### Aim
Please copy down, word for word, the stretch from "The picture has" through "on copyright, etcetera." in the passage on internet growth in Italy below.

### Document segment

========================================================================

Several plans were developed. They were poorly conceived and would have been either ineffective or harmful. Luckily they all got lost in the doldrums of parliamentary debate, political haggling and bureaucracy. There was no support whatsoever from the government. But things did change.

It happens quite often that periods of hype hide problems, and periods of disillusionment coincide with the beginning of a solution. At the end of 1998 (and more clearly in 1999) there was the beginning of a change – that mainstream media, public authorities and business circles failed to notice.

Not because of any incentive, or any promotional activity of service providers, growth of the internet in Italy began to accelerate. Predominantly at the workplace, but a year later also in homes. As we stand now, Italy is not at the same level as the UK (and still far behind Scandinavia and the Netherlands). But it’s catching up with Germany and ahead of France.

The picture has changed quite radically in the last two years. This is a strong trend because it’s not based on any incentives or promotions but on the attitudes and behaviors of people.

There was another hype cycle, based not on the relevant facts (such as actual growth of the net) but on the same sort of speculative “bubble” as in the United States. Quite predictably, another hangover followed, with widespread gloom, disappointment and dismay.

There is less talk nowadays about “incentives” but the government and parliament are still busy trying to legislate and regulate – and doing it badly.

We are already suffering from bad laws, such as the poorly conceived regulation on “data protection” (that generates lots of unnecessary bureaucracy and doesn’t protect privacy), absurdly restrictive rules on copyright, etcetera.

Just as this article goes into print a clumsily conceived (and poorly written) law has been issued, which, if interpreted literally, would make it illegal to publish anything online by anyone who isn’t a registered publisher or journalist.

There was widespread protest and a government spokesman rushed to declare that no censorship was intended and there will be no limitation of “free speech” online. But the legal issue hasn’t been clarified and its implications remain confusing.

It’s hard to tell if these mistakes in regulation are caused by ignorance or the influence of censorship-oriented lobbies. Probably a combination of the two. But the fact is that, once again, legislators have done a bad job – and it’s unclear if, how and when the resulting mess will be corrected.

========================================================================

### Recorded data
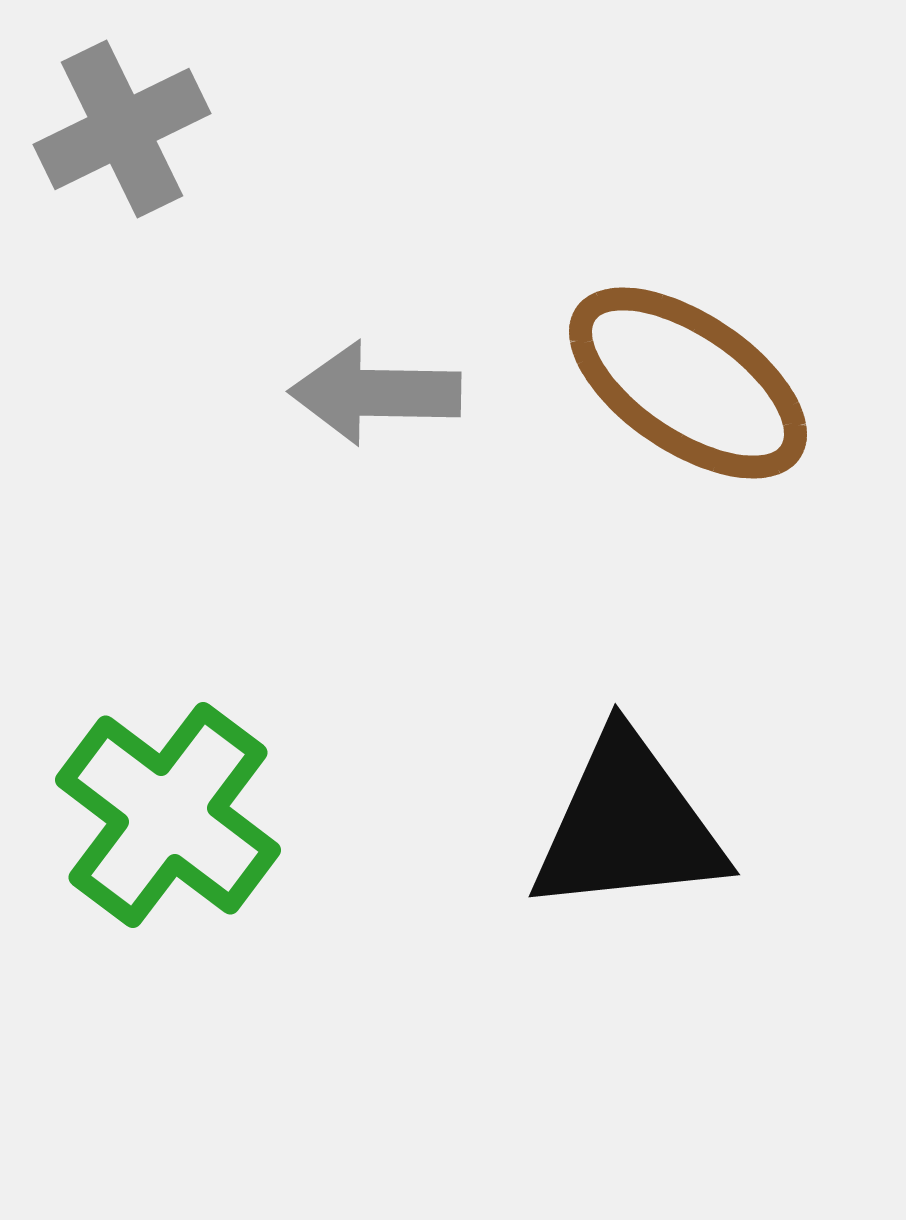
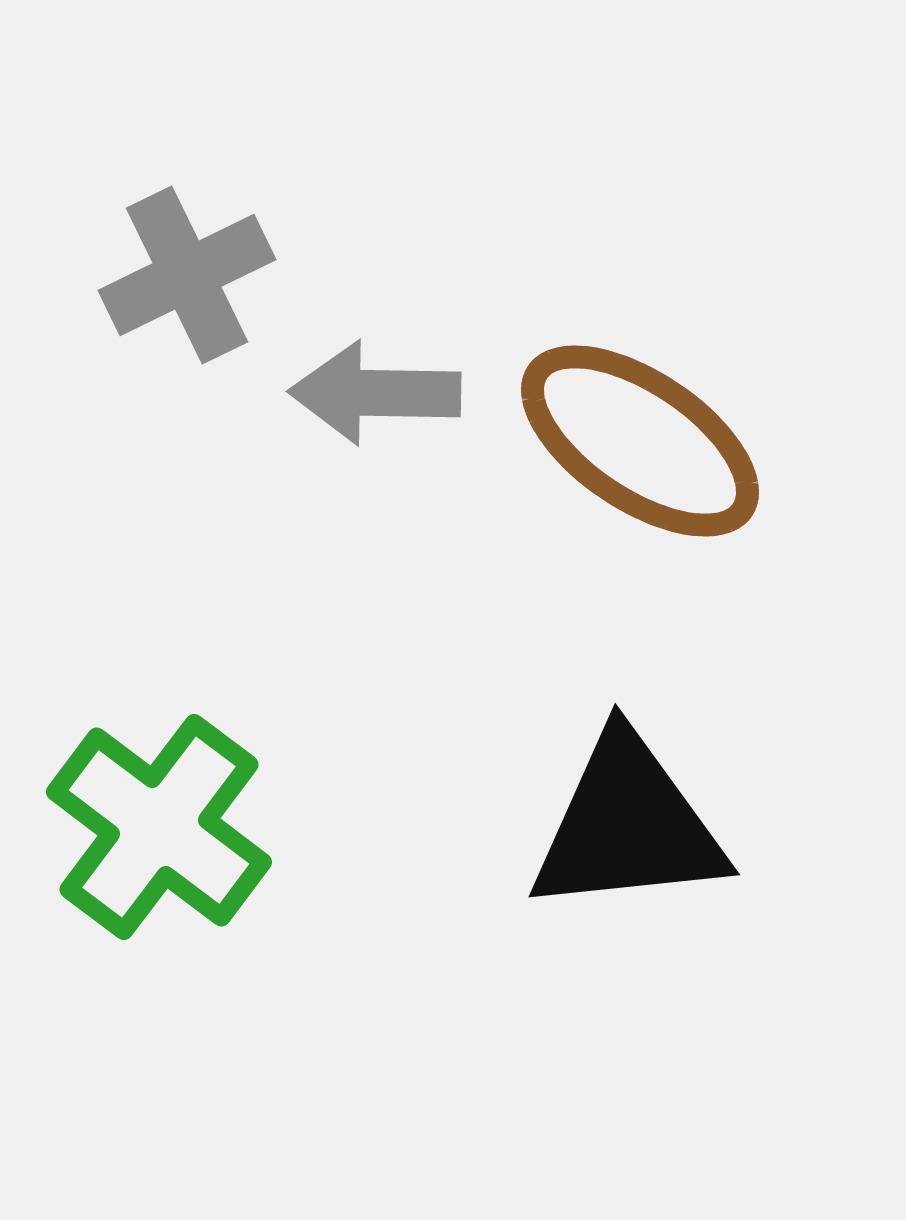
gray cross: moved 65 px right, 146 px down
brown ellipse: moved 48 px left, 58 px down
green cross: moved 9 px left, 12 px down
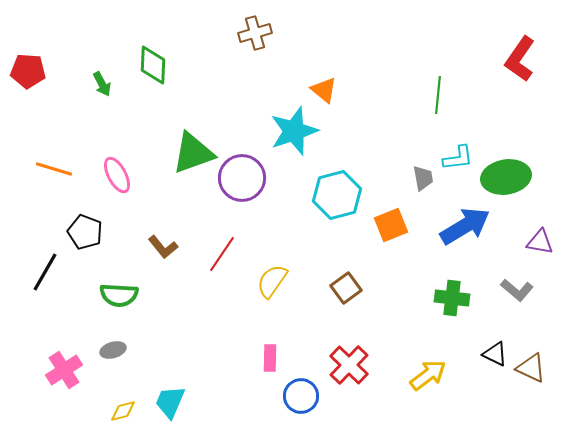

========================================================================

### Answer to this exercise
The picture has changed quite radically in the last two years. This is a strong trend because it’s not based on any incentives or promotions but on the attitudes and behaviors of people.

There was another hype cycle, based not on the relevant facts (such as actual growth of the net) but on the same sort of speculative “bubble” as in the United States. Quite predictably, another hangover followed, with widespread gloom, disappointment and dismay.

There is less talk nowadays about “incentives” but the government and parliament are still busy trying to legislate and regulate – and doing it badly.

We are already suffering from bad laws, such as the poorly conceived regulation on “data protection” (that generates lots of unnecessary bureaucracy and doesn’t protect privacy), absurdly restrictive rules on copyright, etcetera.